▶ About this task: Pictures do not belong in the copy; retype the records below exactly.
+-------+
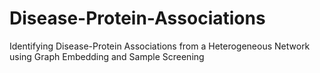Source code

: # Disease-Protein-Associations
Identifying Disease-Protein Associations from a Heterogeneous Network using Graph Embedding and Sample Screening
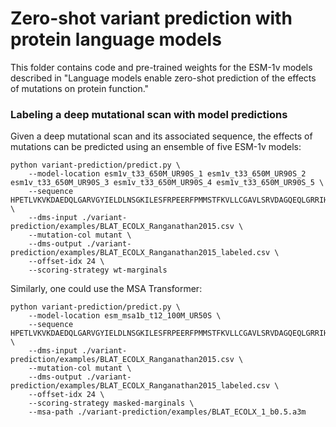 # Zero-shot variant prediction with protein language models

This folder contains code and pre-trained weights for the ESM-1v models described in "Language models enable zero-shot prediction of the effects of mutations on protein function."

### Labeling a deep mutational scan with model predictions

Given a deep mutational scan and its associated sequence, the effects of mutations can be predicted using an ensemble of five ESM-1v models:
```
python variant-prediction/predict.py \
    --model-location esm1v_t33_650M_UR90S_1 esm1v_t33_650M_UR90S_2 esm1v_t33_650M_UR90S_3 esm1v_t33_650M_UR90S_4 esm1v_t33_650M_UR90S_5 \
    --sequence HPETLVKVKDAEDQLGARVGYIELDLNSGKILESFRPEERFPMMSTFKVLLCGAVLSRVDAGQEQLGRRIHYSQNDLVEYSPVTEKHLTDGMTVRELCSAAITMSDNTAANLLLTTIGGPKELTAFLHNMGDHVTRLDRWEPELNEAIPNDERDTTMPAAMATTLRKLLTGELLTLASRQQLIDWMEADKVAGPLLRSALPAGWFIADKSGAGERGSRGIIAALGPDGKPSRIVVIYTTGSQATMDERNRQIAEIGASLIKHW \
    --dms-input ./variant-prediction/examples/BLAT_ECOLX_Ranganathan2015.csv \
    --mutation-col mutant \
    --dms-output ./variant-prediction/examples/BLAT_ECOLX_Ranganathan2015_labeled.csv \
    --offset-idx 24 \
    --scoring-strategy wt-marginals
```

Similarly, one could use the MSA Transformer:
```
python variant-prediction/predict.py \
    --model-location esm_msa1b_t12_100M_UR50S \
    --sequence HPETLVKVKDAEDQLGARVGYIELDLNSGKILESFRPEERFPMMSTFKVLLCGAVLSRVDAGQEQLGRRIHYSQNDLVEYSPVTEKHLTDGMTVRELCSAAITMSDNTAANLLLTTIGGPKELTAFLHNMGDHVTRLDRWEPELNEAIPNDERDTTMPAAMATTLRKLLTGELLTLASRQQLIDWMEADKVAGPLLRSALPAGWFIADKSGAGERGSRGIIAALGPDGKPSRIVVIYTTGSQATMDERNRQIAEIGASLIKHW \
    --dms-input ./variant-prediction/examples/BLAT_ECOLX_Ranganathan2015.csv \
    --mutation-col mutant \
    --dms-output ./variant-prediction/examples/BLAT_ECOLX_Ranganathan2015_labeled.csv \
    --offset-idx 24 \
    --scoring-strategy masked-marginals \
    --msa-path ./variant-prediction/examples/BLAT_ECOLX_1_b0.5.a3m
```
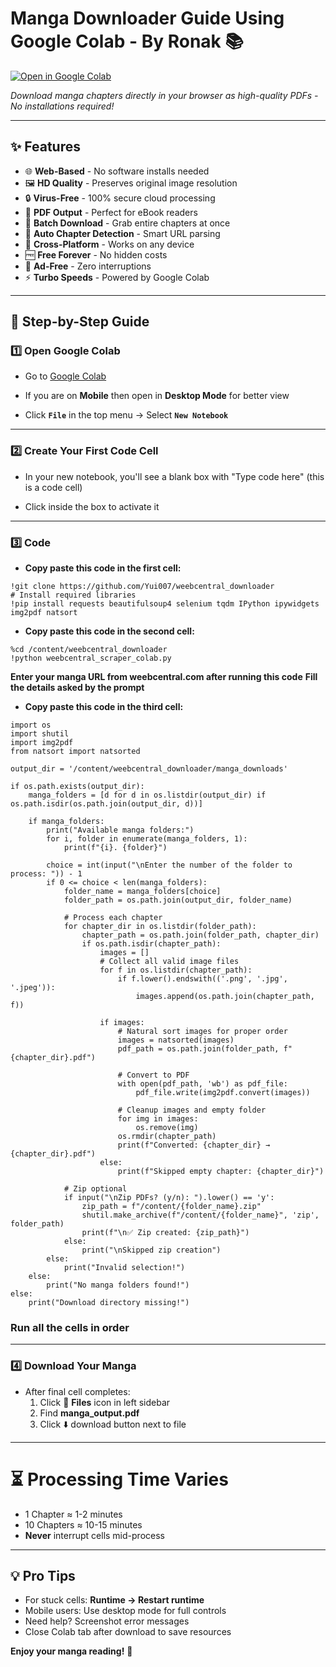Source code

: # Manga Downloader Guide Using Google Colab - By Ronak 📚

[![Open in Google Colab](https://colab.research.google.com/assets/colab-badge.svg)](https://colab.research.google.com/)

*Download manga chapters directly in your browser as high-quality PDFs - No installations required!*

---

## ✨ Features
- 🌐 **Web-Based** - No software installs needed
- 🖼️ **HD Quality** - Preserves original image resolution
- 🔒 **Virus-Free** - 100% secure cloud processing
- 📄 **PDF Output** - Perfect for eBook readers
- 🚀 **Batch Download** - Grab entire chapters at once
- 🤖 **Auto Chapter Detection** - Smart URL parsing
- 📱 **Cross-Platform** - Works on any device
- 🆓 **Free Forever** - No hidden costs
- 🚫 **Ad-Free** - Zero interruptions
- ⚡ **Turbo Speeds** - Powered by Google Colab

---

## 🚀 Step-by-Step Guide

### 1️⃣ **Open Google Colab**
- Go to [Google Colab](https://colab.research.google.com)

- If you are on **Mobile** then open in **Desktop Mode** for better view

- Click **`File`** in the top menu → Select **`New Notebook`**

---

### 2️⃣ **Create Your First Code Cell**
- In your new notebook, you'll see a blank box with "Type code here" (this is a code cell)

- Click inside the box to activate it

---

### 3️⃣ **Code**
- **Copy paste this code in the first cell:**
```
!git clone https://github.com/Yui007/weebcentral_downloader
# Install required libraries
!pip install requests beautifulsoup4 selenium tqdm IPython ipywidgets img2pdf natsort
```
- **Copy paste this code in the second cell:**
```
%cd /content/weebcentral_downloader
!python weebcentral_scraper_colab.py
```
**Enter your manga URL from weebcentral.com after running this code**
**Fill the details asked by the prompt**
- **Copy paste this code in the third cell:**
```
import os
import shutil
import img2pdf
from natsort import natsorted

output_dir = '/content/weebcentral_downloader/manga_downloads'

if os.path.exists(output_dir):
    manga_folders = [d for d in os.listdir(output_dir) if os.path.isdir(os.path.join(output_dir, d))]

    if manga_folders:
        print("Available manga folders:")
        for i, folder in enumerate(manga_folders, 1):
            print(f"{i}. {folder}")

        choice = int(input("\nEnter the number of the folder to process: ")) - 1
        if 0 <= choice < len(manga_folders):
            folder_name = manga_folders[choice]
            folder_path = os.path.join(output_dir, folder_name)

            # Process each chapter
            for chapter_dir in os.listdir(folder_path):
                chapter_path = os.path.join(folder_path, chapter_dir)
                if os.path.isdir(chapter_path):
                    images = []
                    # Collect all valid image files
                    for f in os.listdir(chapter_path):
                        if f.lower().endswith(('.png', '.jpg', '.jpeg')):
                            images.append(os.path.join(chapter_path, f))

                    if images:
                        # Natural sort images for proper order
                        images = natsorted(images)
                        pdf_path = os.path.join(folder_path, f"{chapter_dir}.pdf")

                        # Convert to PDF
                        with open(pdf_path, 'wb') as pdf_file:
                            pdf_file.write(img2pdf.convert(images))

                        # Cleanup images and empty folder
                        for img in images:
                            os.remove(img)
                        os.rmdir(chapter_path)
                        print(f"Converted: {chapter_dir} → {chapter_dir}.pdf")
                    else:
                        print(f"Skipped empty chapter: {chapter_dir}")

            # Zip optional
            if input("\nZip PDFs? (y/n): ").lower() == 'y':
                zip_path = f"/content/{folder_name}.zip"
                shutil.make_archive(f"/content/{folder_name}", 'zip', folder_path)
                print(f"\n✅ Zip created: {zip_path}")
            else:
                print("\nSkipped zip creation")
        else:
            print("Invalid selection!")
    else:
        print("No manga folders found!")
else:
    print("Download directory missing!")
```
### **Run all the cells in order**
---

### 4️⃣ **Download Your Manga**
- After final cell completes:
  1. Click 📁 **Files** icon in left sidebar
  2. Find **manga_output.pdf**
  3. Click ⬇️ download button next to file

---

# ⏳ Processing Time Varies
- 1 Chapter ≈ 1-2 minutes
- 10 Chapters ≈ 10-15 minutes
- **Never** interrupt cells mid-process

---

## 💡 Pro Tips
- For stuck cells: **Runtime → Restart runtime**
- Mobile users: Use desktop mode for full controls
- Need help? Screenshot error messages
- Close Colab tab after download to save resources

**Enjoy your manga reading!** 🎉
+-------+
▶ Output below:
Source code

: # Disease-Protein-Associations
Identifying Disease-Protein Associations from a Heterogeneous Network using Graph Embedding and Sample Screening
 # Zero-shot variant prediction with protein language models

This folder contains code and pre-trained weights for the ESM-1v models described in "Language models enable zero-shot prediction of the effects of mutations on protein function."

### Labeling a deep mutational scan with model predictions

Given a deep mutational scan and its associated sequence, the effects of mutations can be predicted using an ensemble of five ESM-1v models:
```
python variant-prediction/predict.py \
    --model-location esm1v_t33_650M_UR90S_1 esm1v_t33_650M_UR90S_2 esm1v_t33_650M_UR90S_3 esm1v_t33_650M_UR90S_4 esm1v_t33_650M_UR90S_5 \
    --sequence HPETLVKVKDAEDQLGARVGYIELDLNSGKILESFRPEERFPMMSTFKVLLCGAVLSRVDAGQEQLGRRIHYSQNDLVEYSPVTEKHLTDGMTVRELCSAAITMSDNTAANLLLTTIGGPKELTAFLHNMGDHVTRLDRWEPELNEAIPNDERDTTMPAAMATTLRKLLTGELLTLASRQQLIDWMEADKVAGPLLRSALPAGWFIADKSGAGERGSRGIIAALGPDGKPSRIVVIYTTGSQATMDERNRQIAEIGASLIKHW \
    --dms-input ./variant-prediction/examples/BLAT_ECOLX_Ranganathan2015.csv \
    --mutation-col mutant \
    --dms-output ./variant-prediction/examples/BLAT_ECOLX_Ranganathan2015_labeled.csv \
    --offset-idx 24 \
    --scoring-strategy wt-marginals
```

Similarly, one could use the MSA Transformer:
```
python variant-prediction/predict.py \
    --model-location esm_msa1b_t12_100M_UR50S \
    --sequence HPETLVKVKDAEDQLGARVGYIELDLNSGKILESFRPEERFPMMSTFKVLLCGAVLSRVDAGQEQLGRRIHYSQNDLVEYSPVTEKHLTDGMTVRELCSAAITMSDNTAANLLLTTIGGPKELTAFLHNMGDHVTRLDRWEPELNEAIPNDERDTTMPAAMATTLRKLLTGELLTLASRQQLIDWMEADKVAGPLLRSALPAGWFIADKSGAGERGSRGIIAALGPDGKPSRIVVIYTTGSQATMDERNRQIAEIGASLIKHW \
    --dms-input ./variant-prediction/examples/BLAT_ECOLX_Ranganathan2015.csv \
    --mutation-col mutant \
    --dms-output ./variant-prediction/examples/BLAT_ECOLX_Ranganathan2015_labeled.csv \
    --offset-idx 24 \
    --scoring-strategy masked-marginals \
    --msa-path ./variant-prediction/examples/BLAT_ECOLX_1_b0.5.a3m
```
Source code

: # Manga Downloader Guide Using Google Colab - By Ronak 📚

[![Open in Google Colab](https://colab.research.google.com/assets/colab-badge.svg)](https://colab.research.google.com/)

*Download manga chapters directly in your browser as high-quality PDFs - No installations required!*

---

## ✨ Features
- 🌐 **Web-Based** - No software installs needed
- 🖼️ **HD Quality** - Preserves original image resolution
- 🔒 **Virus-Free** - 100% secure cloud processing
- 📄 **PDF Output** - Perfect for eBook readers
- 🚀 **Batch Download** - Grab entire chapters at once
- 🤖 **Auto Chapter Detection** - Smart URL parsing
- 📱 **Cross-Platform** - Works on any device
- 🆓 **Free Forever** - No hidden costs
- 🚫 **Ad-Free** - Zero interruptions
- ⚡ **Turbo Speeds** - Powered by Google Colab

---

## 🚀 Step-by-Step Guide

### 1️⃣ **Open Google Colab**
- Go to [Google Colab](https://colab.research.google.com)

- If you are on **Mobile** then open in **Desktop Mode** for better view

- Click **`File`** in the top menu → Select **`New Notebook`**

---

### 2️⃣ **Create Your First Code Cell**
- In your new notebook, you'll see a blank box with "Type code here" (this is a code cell)

- Click inside the box to activate it

---

### 3️⃣ **Code**
- **Copy paste this code in the first cell:**
```
!git clone https://github.com/Yui007/weebcentral_downloader
# Install required libraries
!pip install requests beautifulsoup4 selenium tqdm IPython ipywidgets img2pdf natsort
```
- **Copy paste this code in the second cell:**
```
%cd /content/weebcentral_downloader
!python weebcentral_scraper_colab.py
```
**Enter your manga URL from weebcentral.com after running this code**
**Fill the details asked by the prompt**
- **Copy paste this code in the third cell:**
```
import os
import shutil
import img2pdf
from natsort import natsorted

output_dir = '/content/weebcentral_downloader/manga_downloads'

if os.path.exists(output_dir):
    manga_folders = [d for d in os.listdir(output_dir) if os.path.isdir(os.path.join(output_dir, d))]

    if manga_folders:
        print("Available manga folders:")
        for i, folder in enumerate(manga_folders, 1):
            print(f"{i}. {folder}")

        choice = int(input("\nEnter the number of the folder to process: ")) - 1
        if 0 <= choice < len(manga_folders):
            folder_name = manga_folders[choice]
            folder_path = os.path.join(output_dir, folder_name)

            # Process each chapter
            for chapter_dir in os.listdir(folder_path):
                chapter_path = os.path.join(folder_path, chapter_dir)
                if os.path.isdir(chapter_path):
                    images = []
                    # Collect all valid image files
                    for f in os.listdir(chapter_path):
                        if f.lower().endswith(('.png', '.jpg', '.jpeg')):
                            images.append(os.path.join(chapter_path, f))

                    if images:
                        # Natural sort images for proper order
                        images = natsorted(images)
                        pdf_path = os.path.join(folder_path, f"{chapter_dir}.pdf")

                        # Convert to PDF
                        with open(pdf_path, 'wb') as pdf_file:
                            pdf_file.write(img2pdf.convert(images))

                        # Cleanup images and empty folder
                        for img in images:
                            os.remove(img)
                        os.rmdir(chapter_path)
                        print(f"Converted: {chapter_dir} → {chapter_dir}.pdf")
                    else:
                        print(f"Skipped empty chapter: {chapter_dir}")

            # Zip optional
            if input("\nZip PDFs? (y/n): ").lower() == 'y':
                zip_path = f"/content/{folder_name}.zip"
                shutil.make_archive(f"/content/{folder_name}", 'zip', folder_path)
                print(f"\n✅ Zip created: {zip_path}")
            else:
                print("\nSkipped zip creation")
        else:
            print("Invalid selection!")
    else:
        print("No manga folders found!")
else:
    print("Download directory missing!")
```
### **Run all the cells in order**
---

### 4️⃣ **Download Your Manga**
- After final cell completes:
  1. Click 📁 **Files** icon in left sidebar
  2. Find **manga_output.pdf**
  3. Click ⬇️ download button next to file

---

# ⏳ Processing Time Varies
- 1 Chapter ≈ 1-2 minutes
- 10 Chapters ≈ 10-15 minutes
- **Never** interrupt cells mid-process

---

## 💡 Pro Tips
- For stuck cells: **Runtime → Restart runtime**
- Mobile users: Use desktop mode for full controls
- Need help? Screenshot error messages
- Close Colab tab after download to save resources

**Enjoy your manga reading!** 🎉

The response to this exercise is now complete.